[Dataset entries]
┌──
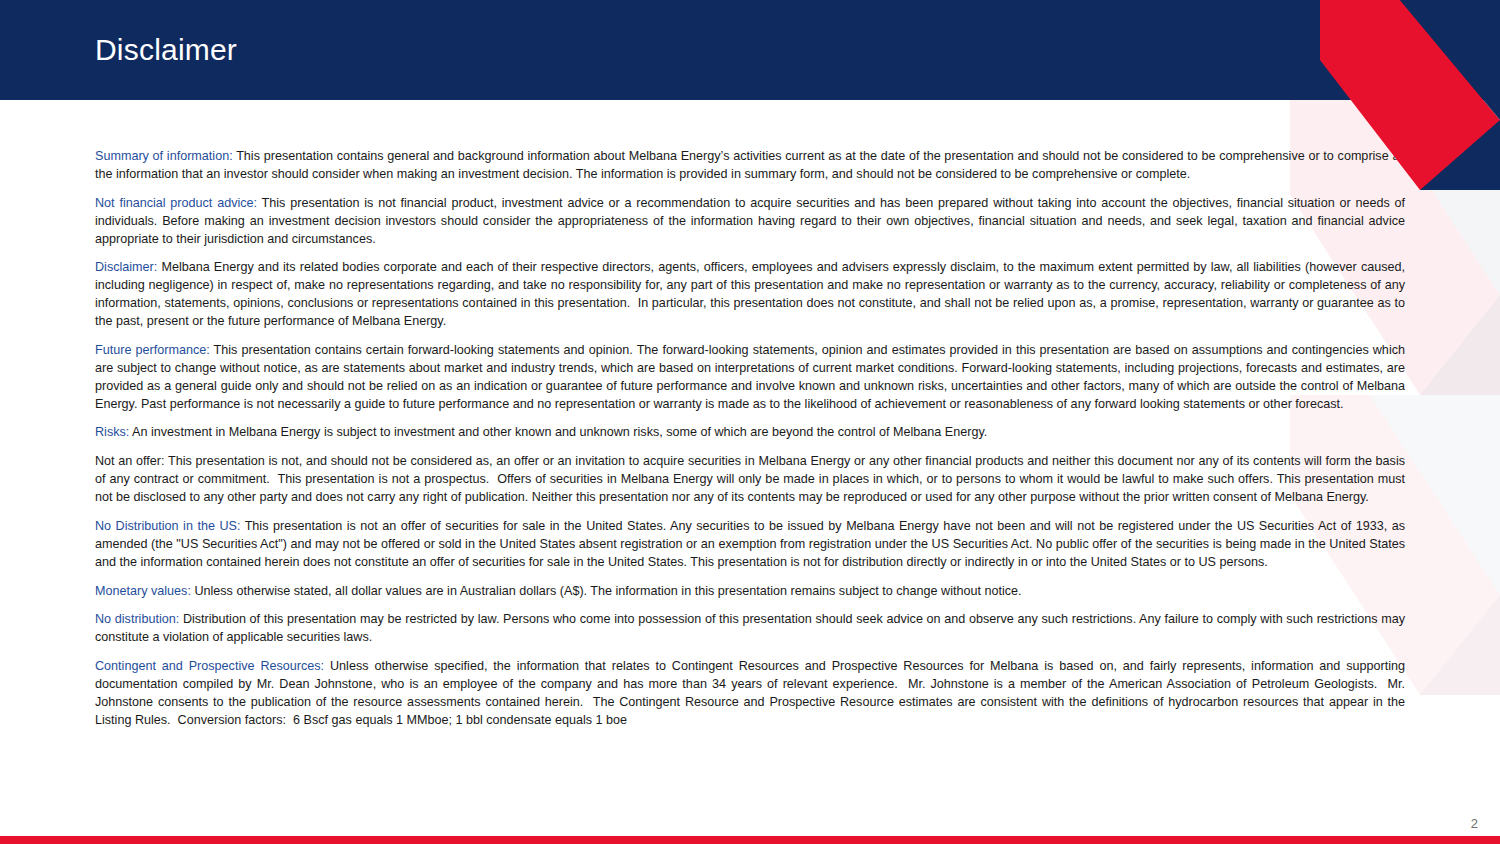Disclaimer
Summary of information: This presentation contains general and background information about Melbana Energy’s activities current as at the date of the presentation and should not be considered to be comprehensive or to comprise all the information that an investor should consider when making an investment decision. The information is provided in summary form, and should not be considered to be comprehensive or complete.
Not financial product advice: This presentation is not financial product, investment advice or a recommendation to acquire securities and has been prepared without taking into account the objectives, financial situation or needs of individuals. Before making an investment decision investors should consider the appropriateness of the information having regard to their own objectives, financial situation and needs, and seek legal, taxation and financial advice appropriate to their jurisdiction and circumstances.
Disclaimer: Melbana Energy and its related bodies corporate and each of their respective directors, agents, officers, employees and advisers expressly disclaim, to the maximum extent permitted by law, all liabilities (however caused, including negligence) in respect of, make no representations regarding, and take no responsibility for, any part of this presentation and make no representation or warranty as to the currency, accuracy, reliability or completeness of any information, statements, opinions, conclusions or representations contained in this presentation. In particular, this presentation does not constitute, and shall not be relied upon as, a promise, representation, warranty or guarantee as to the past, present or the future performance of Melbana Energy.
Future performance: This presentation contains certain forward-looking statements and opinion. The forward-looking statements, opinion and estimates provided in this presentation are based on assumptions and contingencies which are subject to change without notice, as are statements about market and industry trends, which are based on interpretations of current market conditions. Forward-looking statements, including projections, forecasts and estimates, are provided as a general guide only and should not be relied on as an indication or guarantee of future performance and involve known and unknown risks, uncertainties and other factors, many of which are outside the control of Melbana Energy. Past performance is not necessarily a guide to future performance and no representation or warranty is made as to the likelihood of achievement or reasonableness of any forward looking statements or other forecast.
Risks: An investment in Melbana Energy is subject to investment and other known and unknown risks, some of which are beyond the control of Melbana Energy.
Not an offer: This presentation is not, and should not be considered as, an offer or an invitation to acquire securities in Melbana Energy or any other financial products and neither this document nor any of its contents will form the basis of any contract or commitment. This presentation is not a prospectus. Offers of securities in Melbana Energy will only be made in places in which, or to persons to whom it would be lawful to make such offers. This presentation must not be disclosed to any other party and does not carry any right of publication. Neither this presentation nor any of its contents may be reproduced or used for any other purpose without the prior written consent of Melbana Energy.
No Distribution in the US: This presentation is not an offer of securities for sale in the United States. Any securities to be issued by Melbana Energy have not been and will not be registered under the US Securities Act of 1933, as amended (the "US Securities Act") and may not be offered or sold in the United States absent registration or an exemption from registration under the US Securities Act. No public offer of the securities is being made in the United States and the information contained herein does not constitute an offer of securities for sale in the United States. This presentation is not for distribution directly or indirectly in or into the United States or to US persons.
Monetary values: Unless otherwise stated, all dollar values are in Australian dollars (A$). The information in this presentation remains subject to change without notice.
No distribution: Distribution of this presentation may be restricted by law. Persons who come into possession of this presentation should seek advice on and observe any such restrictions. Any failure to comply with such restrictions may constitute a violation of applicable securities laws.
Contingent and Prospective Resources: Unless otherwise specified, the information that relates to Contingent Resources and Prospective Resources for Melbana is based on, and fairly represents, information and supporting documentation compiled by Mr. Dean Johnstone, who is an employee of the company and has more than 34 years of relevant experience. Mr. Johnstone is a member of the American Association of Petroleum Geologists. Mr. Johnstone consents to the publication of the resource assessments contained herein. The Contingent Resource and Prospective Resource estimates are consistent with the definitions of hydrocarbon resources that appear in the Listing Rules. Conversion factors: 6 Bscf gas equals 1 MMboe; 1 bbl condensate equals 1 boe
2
└──
┌──
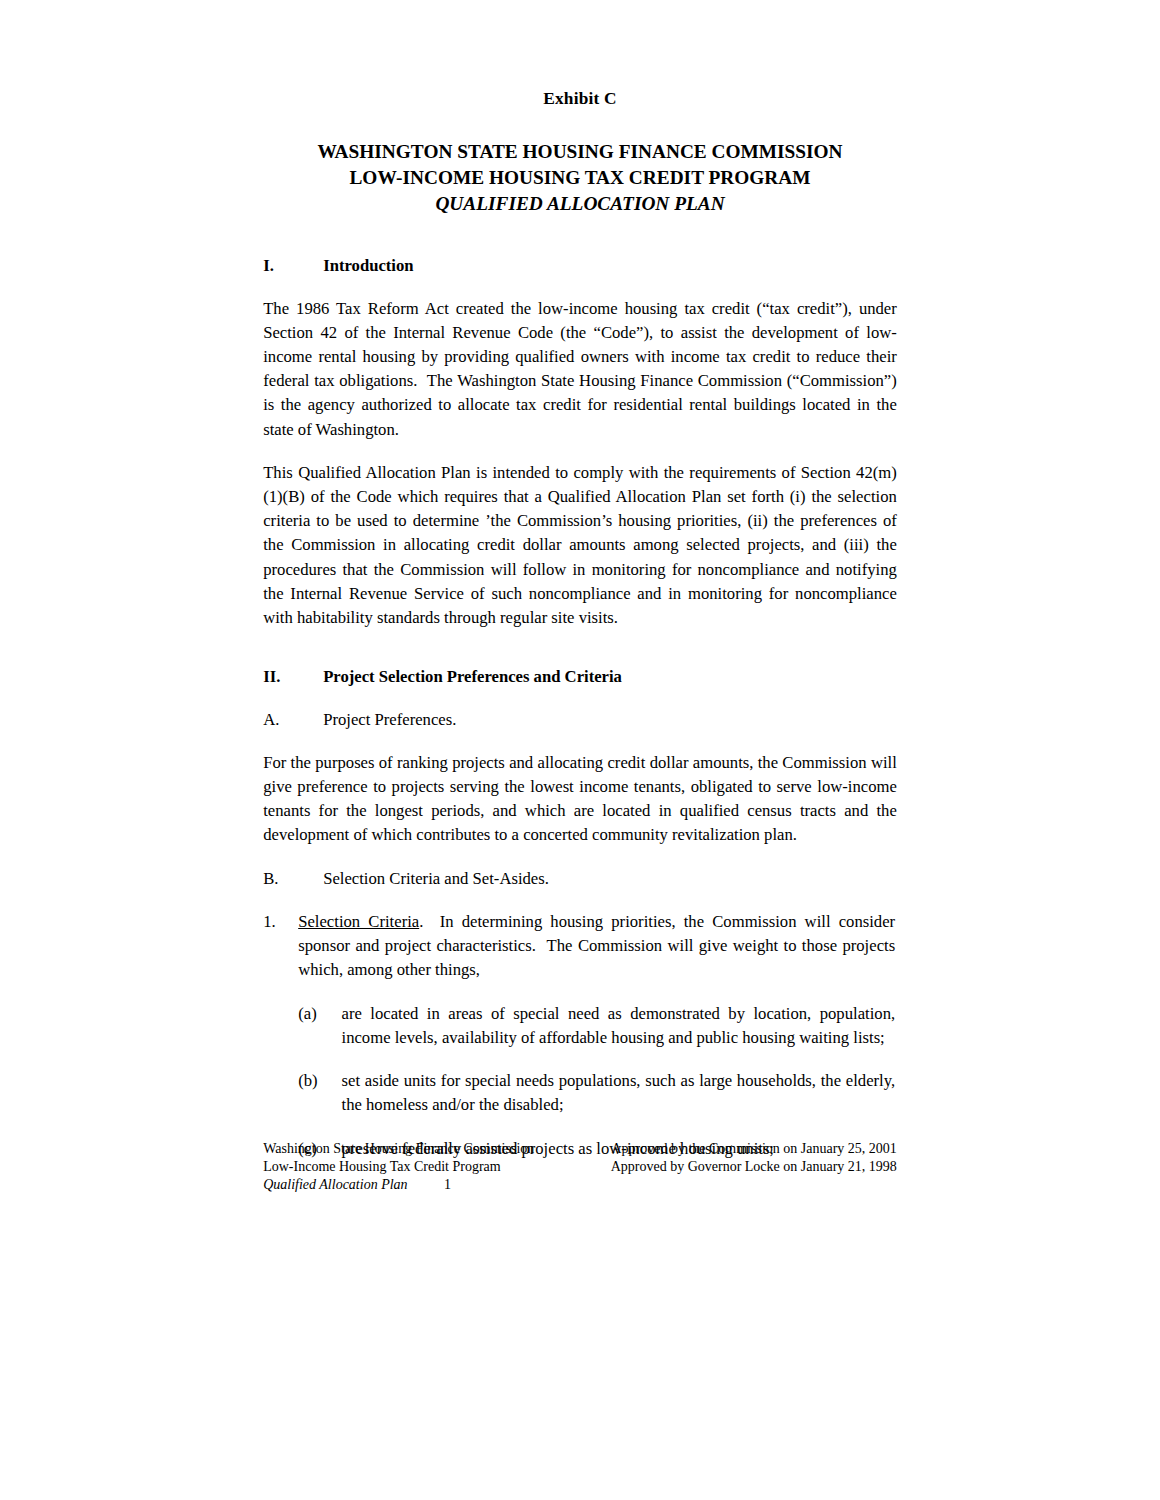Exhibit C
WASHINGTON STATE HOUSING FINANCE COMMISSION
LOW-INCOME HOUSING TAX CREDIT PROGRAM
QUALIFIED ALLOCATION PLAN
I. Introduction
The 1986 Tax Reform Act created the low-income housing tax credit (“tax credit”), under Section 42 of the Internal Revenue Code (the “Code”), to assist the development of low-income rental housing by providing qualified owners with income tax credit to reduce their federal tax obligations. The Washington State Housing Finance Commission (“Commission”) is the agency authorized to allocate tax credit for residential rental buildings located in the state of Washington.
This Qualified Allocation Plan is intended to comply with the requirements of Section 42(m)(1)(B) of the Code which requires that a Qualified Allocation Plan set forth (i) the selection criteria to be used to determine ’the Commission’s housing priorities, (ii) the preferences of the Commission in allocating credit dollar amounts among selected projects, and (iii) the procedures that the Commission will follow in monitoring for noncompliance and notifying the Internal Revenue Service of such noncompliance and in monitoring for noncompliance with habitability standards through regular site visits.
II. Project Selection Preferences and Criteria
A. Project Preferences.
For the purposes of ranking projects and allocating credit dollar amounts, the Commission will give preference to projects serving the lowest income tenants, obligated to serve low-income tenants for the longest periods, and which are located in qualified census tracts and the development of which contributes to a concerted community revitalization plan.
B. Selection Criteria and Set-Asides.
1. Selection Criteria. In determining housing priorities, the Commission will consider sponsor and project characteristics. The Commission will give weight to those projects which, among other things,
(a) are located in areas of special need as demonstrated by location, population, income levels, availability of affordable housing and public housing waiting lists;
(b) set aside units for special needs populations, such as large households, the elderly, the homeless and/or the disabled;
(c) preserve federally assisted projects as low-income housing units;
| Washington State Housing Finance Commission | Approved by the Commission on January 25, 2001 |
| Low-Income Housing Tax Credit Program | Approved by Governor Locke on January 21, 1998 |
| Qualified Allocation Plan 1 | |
└──
Task >>
What you return must be the lines above that run from the line with "A. Project Preferences." to the line with "1. Selection Criteria.", inclusive, each copied exactly.

Task result >>
A. Project Preferences.
For the purposes of ranking projects and allocating credit dollar amounts, the Commission will give preference to projects serving the lowest income tenants, obligated to serve low-income tenants for the longest periods, and which are located in qualified census tracts and the development of which contributes to a concerted community revitalization plan.
B. Selection Criteria and Set-Asides.
1. Selection Criteria. In determining housing priorities, the Commission will consider sponsor and project characteristics. The Commission will give weight to those projects which, among other things,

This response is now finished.